Erika Donalds has explained the practical side of the plan: many functions now handled in Washington are financial or administrative and can be transferred to other agencies like Treasury, while harmful, politically driven programs can be eliminated. That common-sense triage means more dollars reach classrooms instead of funding more paper-pushing, social-engineering mandates out of D.C.

Senator Mike Rounds’ Returning Education to Our States Act lays out a realistic path, promising to redirect funding as block grants and claiming savings by cutting redundant bureaucracy—savings that can be spent hiring teachers and raising pay rather than bloating offices in the capital. Conservatives who live by fiscal responsibility should welcome any plan that preserves funding but ends Washington’s one-size-fits-all mandates.

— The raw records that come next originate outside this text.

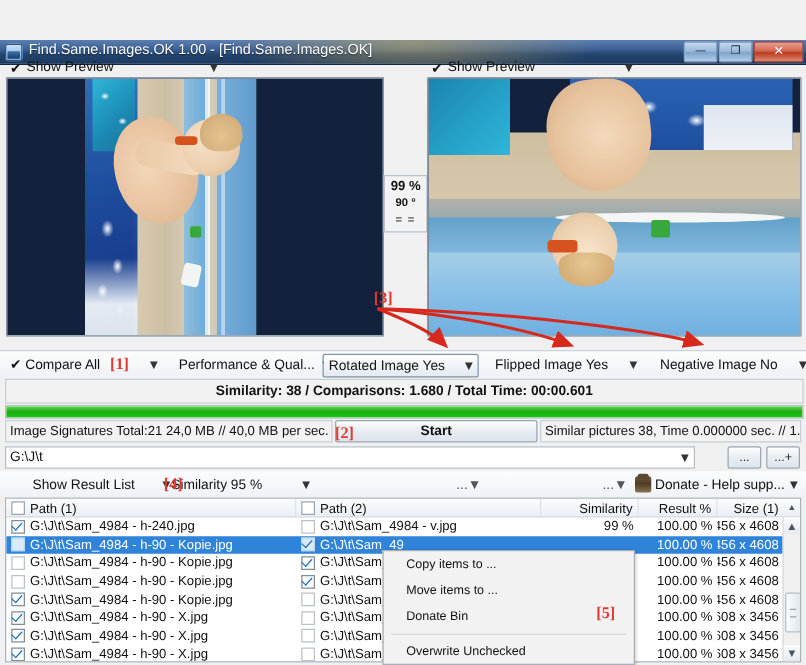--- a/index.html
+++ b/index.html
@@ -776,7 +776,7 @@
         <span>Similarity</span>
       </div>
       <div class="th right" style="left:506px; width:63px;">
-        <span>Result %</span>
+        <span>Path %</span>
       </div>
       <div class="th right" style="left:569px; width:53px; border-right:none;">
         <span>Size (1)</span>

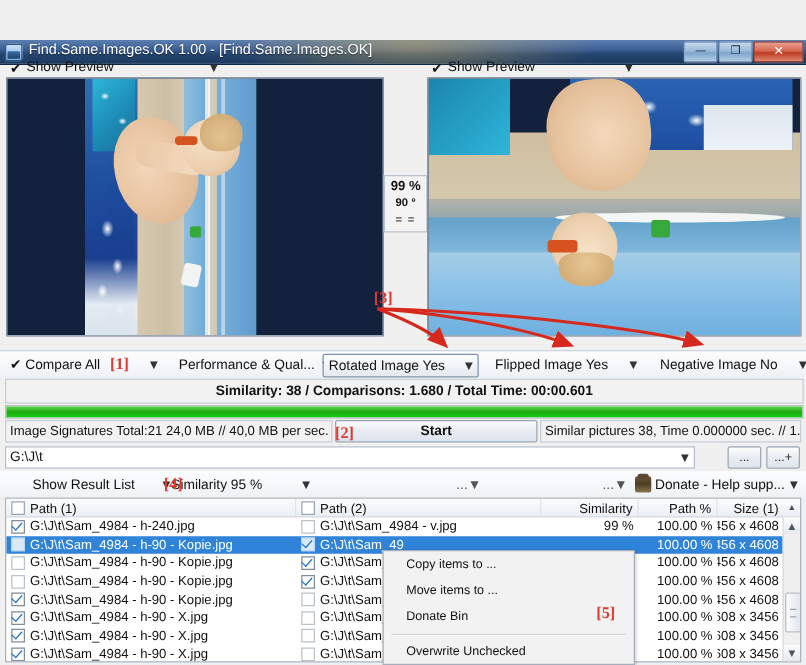--- a/index.html
+++ b/index.html
@@ -588,8 +588,9 @@
     height:21px;
     display:flex; align-items:center;
     padding-left:18px;
-    font-size:10px; color:#111;
+    font-size:17px; color:#111;
     white-space:nowrap;
+    text-decoration:underline;
   }
   .ctx-sep {
     height:1px; margin:3px 6px;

Officials leading the effort have insisted protections for vulnerable students—IDEA and Title I—would be preserved even as control shifts to states, and that eliminating red tape will allow local leaders to target dollars where they’ll actually improve classrooms. If states are trusted with roads and policing, they can certainly manage education dollars better than distant federal wonks whose priorities are too often driven by ideology, not literacy.

Of course, the usual chorus of critics predict chaos and disruption, worried less about students and more about preserving a bureaucratic fiefdom that rewards political allies. Their warnings ring hollow next to the reality: communities and parents want strong reading, math, and civic education, not federal mandates or woke curricula pushed from the top.

This is our moment to stand with reformers like Erika Donalds and common-sense conservatives who believe in accountability, parental rights, and fiscal prudence. Shrinking an institution that has become a vehicle for federal overreach isn’t radical—it’s patriotic, putting America’s children first and returning control over education to the people who actually know their communities and care for their kids.